The lookup searches each dictionary in the chain until it finds the key. The real magic is that writes, updates, and deletions only ever operate on the first dictionary in the chain. This makes it perfect for managing contexts or scopes, where you want to temporarily override a setting without modifying the underlying defaults.

# Adding a new setting only affects user_prefs
config['language'] = 'en'
print(user_prefs)  # Outputs: {'font_size': 14, 'show_toolbar': True, 'language': 'en'}
print(defaults)    # Outputs: {'theme': 'dark', 'font_size': 12} (unchanged)

This is fundamentally different from the merge operator (|), which creates a new, flat dictionary. ChainMap is a live view. If you modify one of the underlying dictionaries in the chain (other than the first one), the changes are reflected in the ChainMap. It’s a powerful tool for avoiding data duplication and managing layered configurations cleanly.

Sometimes, you need more than what a standard dictionary offers. You might want a dictionary that automatically converts its keys to lowercase for case-insensitive access, or one that logs every access. You can achieve this by subclassing dict and overriding its methods. It’s less scary than it sounds.

class CaseInsensitiveDict(dict):
    def __setitem__(self, key, value):
        super().__setitem__(key.lower(), value)

    def __getitem__(self, key):
        return super().__getitem__(key.lower())

    def __contains__(self, key):
        return super().__contains__(key.lower())

ci_dict = CaseInsensitiveDict()
ci_dict['Name'] = 'Joel'
print(ci_dict['name'])  # Outputs: 'Joel'
print('NAME' in ci_dict) # Outputs: True

This simple subclass gives you a reusable, case-insensitive dictionary without cluttering your application logic with .lower() calls everywhere. You can override any dictionary method this way to add custom behavior, creating specialized data structures that fit your exact needs.
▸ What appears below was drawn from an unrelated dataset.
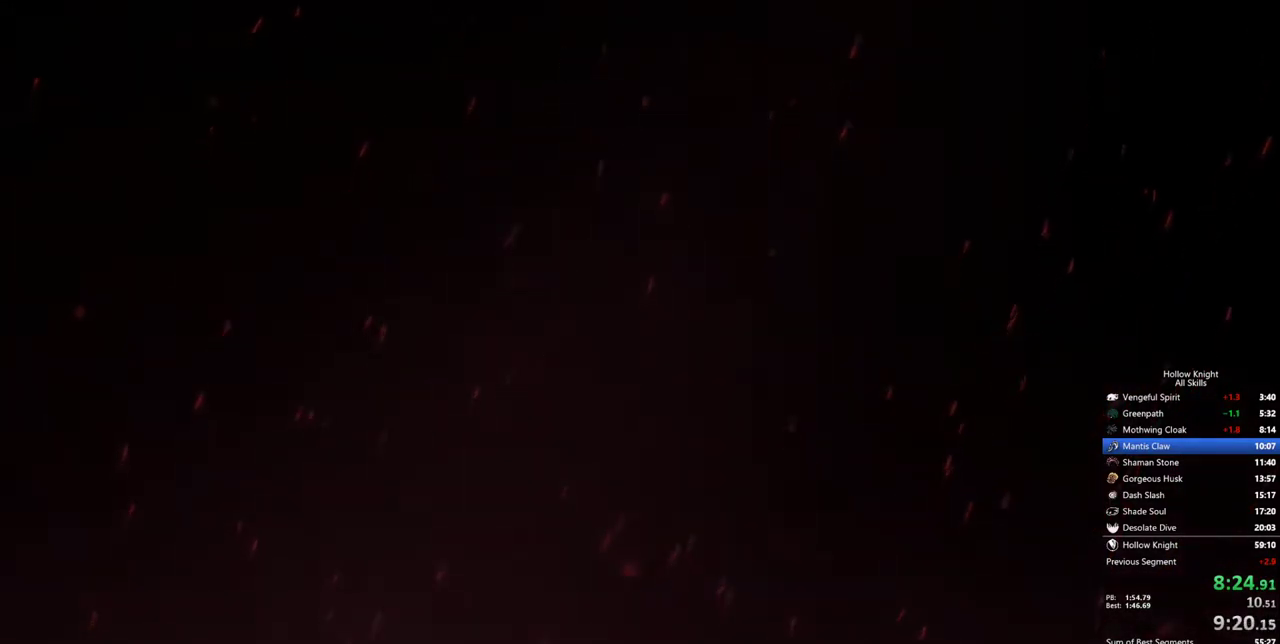
{"keys": ["cdash"], "events": []}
Another detail that often trips people up is that .keys(), .values(), and .items() do not return lists. They return “dictionary view” objects. A view is a dynamic window into the dictionary’s entries. If the dictionary changes, the view reflects those changes immediately. This is efficient because it avoids copying data, but it can lead to unexpected behavior if you’re not aware of it.

data = {'a': 1, 'b': 2}
items_view = data.items()

print(items_view)  # Outputs: dict_items([('a', 1), ('b', 2)])
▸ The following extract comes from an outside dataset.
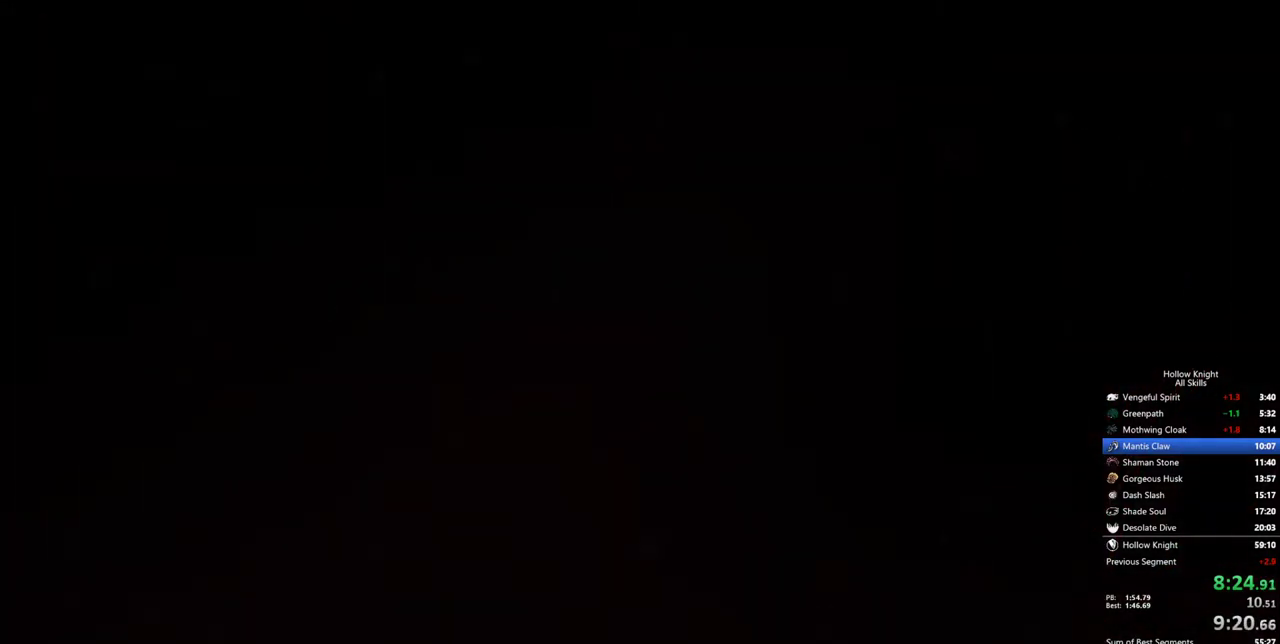
{"keys": [], "events": [[317, "cdash", "up"]]}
# Now, modify the original dictionary
data['c'] = 3

print(items_view)  # Outputs: dict_items([('a', 1), ('b', 2), ('c', 3)])

The view updated automatically. If you need a static snapshot of the items at a particular moment, you have to explicitly convert the view to a list: list(data.items()). Understanding this distinction is crucial for writing bug-free code, especially when you’re iterating over a dictionary that might be modified elsewhere.

With Python 3.10, dictionaries became even more powerful with the introduction of structural pattern matching. The match...case statement lets you destructure dictionaries in a clean, declarative way that can replace long chains of if/elif/else blocks.

def process_event(event):
    match event:
        case {'type': 'click', 'x': x, 'y': y}:
            print(f"Clicked at ({x}, {y})")
        case {'type': 'key_press', 'key': key}:
            print(f"Key '{key}' pressed")
        case {'type': 'quit'}:
            print("Quitting...")
        case _:
            print("Unknown event")

process_event({'type': 'click', 'x': 100, 'y': 250, 'button': 'left'})
# Outputs: Clicked at (100, 250)

The pattern matching not only checks for the presence of keys like 'type' but also extracts their values into variables like x, y, and key. It ignores extra keys like 'button', making it flexible for matching subsets of data. This is far more readable and less error-prone than manually checking for keys with get() and nesting if statements.